# TO DO
• a. In the message, which preposition does the instrumental usually take in Rhean?
• b. Transcribe the portion of the message that begins at the words "On Sun, 15 Aug" and stops after "the converb, etc?".
• c. List every person and every constructed language that the message names.

# PAGE TEXT
════════
From:Jörg Rhiemeier <joerg_rhiemeier@...>
Date:Wednesday, August 18, 2004, 19:41
Hallo!

On Sun, 15 Aug 2004 15:37:59 -0400,
Mike Ellis <nihilsum@...> wrote:

> Jörg Rhiemeier wrote: > > [...] > > >ObConlang: In Old Albic, the instrumental case of the verbal noun > >is often used in converb-like constructions. > > This also works in Rhean (I stupidly forgot to include the name of the > conlang with the trans. of "...small stones..."), but I avoid it 'cause the > instrumental usually takes a preposition, and the object of the converb > would then come between the preposition _nap_ and the verbal noun in > -(a/e)kom. It works, but if the verb's object has a relative clause in it > the preposition can get too far from its object. Another one of those > "technically right but awkward" things. > > How does this work out in Old Albic? Preposition/no preposition; object > before/after the converb, etc?
════════
# DATASET ENTRIES
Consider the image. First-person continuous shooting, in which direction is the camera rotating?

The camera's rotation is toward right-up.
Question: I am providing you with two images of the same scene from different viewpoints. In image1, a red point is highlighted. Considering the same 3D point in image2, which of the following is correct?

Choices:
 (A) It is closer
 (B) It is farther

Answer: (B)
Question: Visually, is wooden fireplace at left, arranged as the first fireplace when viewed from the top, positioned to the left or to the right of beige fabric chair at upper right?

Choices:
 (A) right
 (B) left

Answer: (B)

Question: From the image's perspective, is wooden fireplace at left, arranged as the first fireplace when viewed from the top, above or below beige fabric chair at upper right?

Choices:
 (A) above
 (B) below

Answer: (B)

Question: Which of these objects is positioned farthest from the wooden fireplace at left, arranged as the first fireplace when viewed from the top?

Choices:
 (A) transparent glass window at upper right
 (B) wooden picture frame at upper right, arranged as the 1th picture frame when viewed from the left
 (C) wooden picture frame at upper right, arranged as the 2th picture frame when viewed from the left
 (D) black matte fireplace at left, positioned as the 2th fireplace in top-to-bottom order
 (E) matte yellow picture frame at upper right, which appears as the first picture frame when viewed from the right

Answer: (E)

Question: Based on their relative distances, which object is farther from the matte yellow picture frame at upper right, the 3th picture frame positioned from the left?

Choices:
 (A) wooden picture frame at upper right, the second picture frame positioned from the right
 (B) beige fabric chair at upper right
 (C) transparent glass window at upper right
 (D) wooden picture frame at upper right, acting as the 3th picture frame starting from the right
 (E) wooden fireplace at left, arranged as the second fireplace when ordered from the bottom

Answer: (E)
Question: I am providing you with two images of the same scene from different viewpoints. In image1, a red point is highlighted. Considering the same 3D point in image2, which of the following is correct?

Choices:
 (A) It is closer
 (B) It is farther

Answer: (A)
════════
# RESPONSES BY TASK
• a. _nap_

• b.
On Sun, 15 Aug 2004 15:37:59 -0400,
Mike Ellis <nihilsum@...> wrote:

> Jörg Rhiemeier wrote: > > [...] > > >ObConlang: In Old Albic, the instrumental case of the verbal noun > >is often used in converb-like constructions. > > This also works in Rhean (I stupidly forgot to include the name of the > conlang with the trans. of "...small stones..."), but I avoid it 'cause the > instrumental usually takes a preposition, and the object of the converb > would then come between the preposition _nap_ and the verbal noun in > -(a/e)kom. It works, but if the verb's object has a relative clause in it > the preposition can get too far from its object. Another one of those > "technically right but awkward" things. > > How does this work out in Old Albic? Preposition/no preposition; object > before/after the converb, etc?

• c. Jörg Rhiemeier, Mike Ellis, Old Albic, Rhean